None of the cuts in the House bill are directed at the two the largest federal agricultural spending items — commodity and crop insurance subsidies. In a year of high farm income, the House has focused its cuts instead upon programs that protect the environment, increase economic opportunity, serve beginning and minority farmers, and ensure proper nutrition for low-income families.
The House measure would cut $5.2 billion or 22 percent from the combined USDA and FDA budgets, compared to 6 percent for the government overall. The House proposes deep cuts to mandatory conservation and renewable energy funding provided by the 2008 Farm Bill — a combined $500 million would be cut under the House bill from the Conservation Stewardship Program (CSP), the Environmental Quality Incentives Program (EQIP), Wetland Reserve Program (WRP), and the Biomass Crop Assistance Program (BCAP). With those cuts included, the total cut to agriculture comes to $5.7 billion or 24.5 percent.

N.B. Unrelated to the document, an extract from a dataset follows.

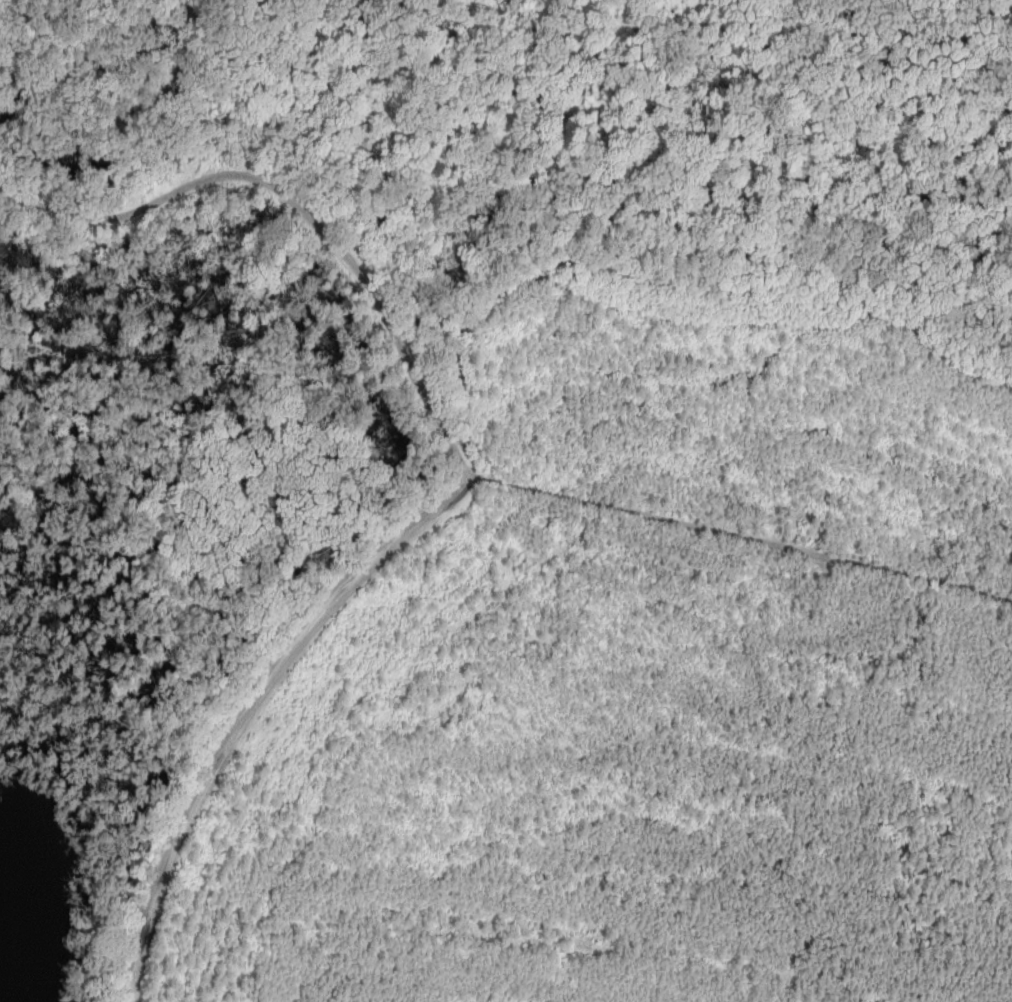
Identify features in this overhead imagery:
road: (449, 438)
road: (249, 708)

The House has singled out a subset of programs that represent a fraction of the full agriculture budget and that are of particular importance to the sustainable agriculture community. For years we have struggled to achieve a fair share of federal farm spending and have made significant strides forward. H.R. 1 sets back our progress by decades.

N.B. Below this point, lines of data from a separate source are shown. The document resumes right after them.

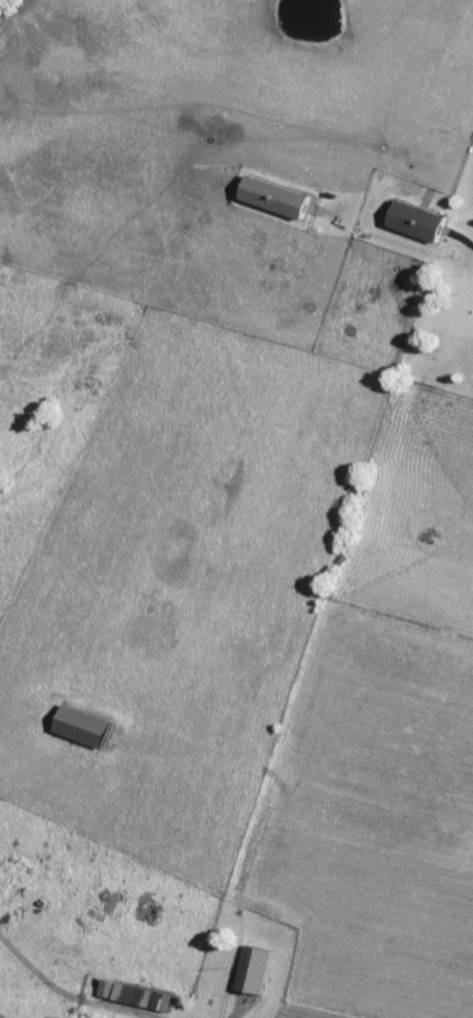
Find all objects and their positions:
building: (281, 199)
building: (423, 222)
building: (86, 728)
building: (256, 971)
building: (108, 990)
road: (63, 995)
building: (145, 999)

The House bill would make very major cuts in agricultural research and extension, rural development, and domestic and international feeding programs. It would also eliminate funding completely for a number of small programs of great importance to sustainable, organic, beginning and minority farmers. The National Sustainable Agriculture Information Service (ATTRA), Organic Transitions Research Program, Office of Advocacy and Outreach (to coordinate policy and outreach to beginning, women, and minority farmers), and the Office of Tribal Relations program would all be terminated. These are programs that with minimal resources are charged with serving the most chronically underserved segments of agriculture. Slating programs of such small means for termination suggests a motive that has little to do with deficit reduction. Terminating these programs is unjust and discriminatory.

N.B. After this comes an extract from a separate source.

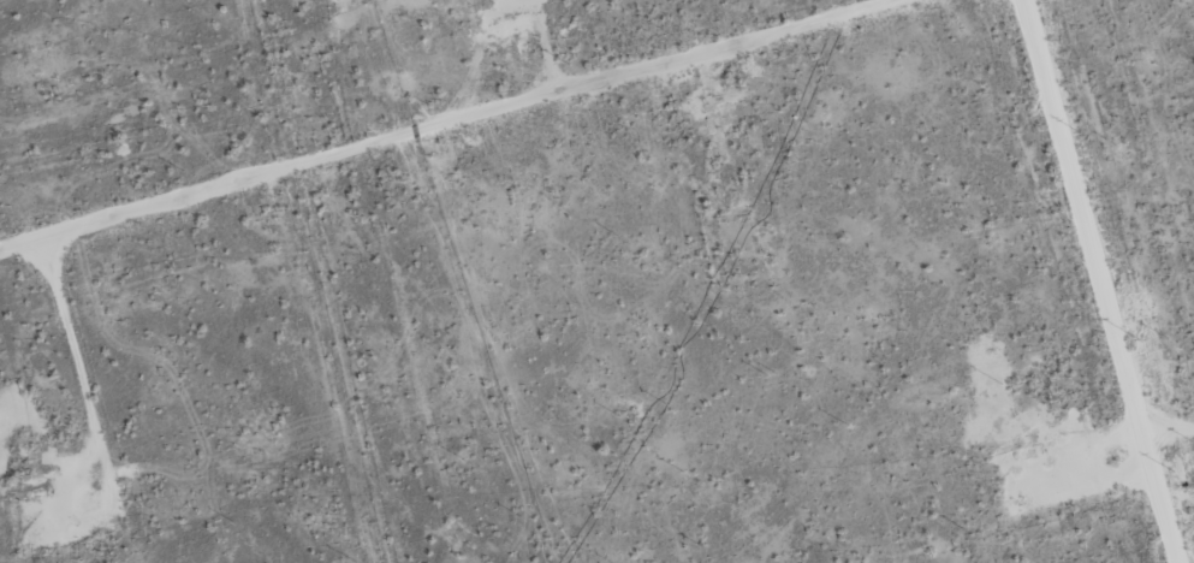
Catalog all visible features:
road: (437, 111)
road: (1116, 225)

At a time of extremely tight credit markets and increased demand for Farm Services Agency (FSA) farm credit, H.R.1 would cut FSA Direct Operating loans by 10% or $100 million and Direct Farm Ownership loans by 27% or $175 million, and would completely eliminate funding for Conservation Loans. The majority of direct lending is targeted to beginning and minority farmers and ranchers although in these tough times many established farmers have had to turn to FSA direct loans to keep operating. Cuts to such an important source of credit in the countryside will only further delay economic recovery in rural America and we urge you to reject them.
H.R. 1 also cuts several USDA agency administrative budgets more severely than the programs they manage, raising the obvious question of how they could possibly manage and implement the programs with staff cuts of that magnitude. The result is that agencies will find it impossible to do their jobs effectively.
Tell your Senator that if cuts must be made then everything must be on the table. Cuts must be fair, equitable and made based on the merits of each program. Cuts to mandatory funding and the attendant loss of baseline used to determine future Farm Bill funding should be made by the Agriculture Committee in the context of the next Farm Bill or, if need be, in budget reconciliation. Ultimately, these are decisions that must be made in the context of a broader agreement to find savings in mandatory programs on a government-wide basis. With just half a fiscal year remaining, a net freeze at the prior year’s level would be a significant contribution toward a comprehensive deficit reduction plan.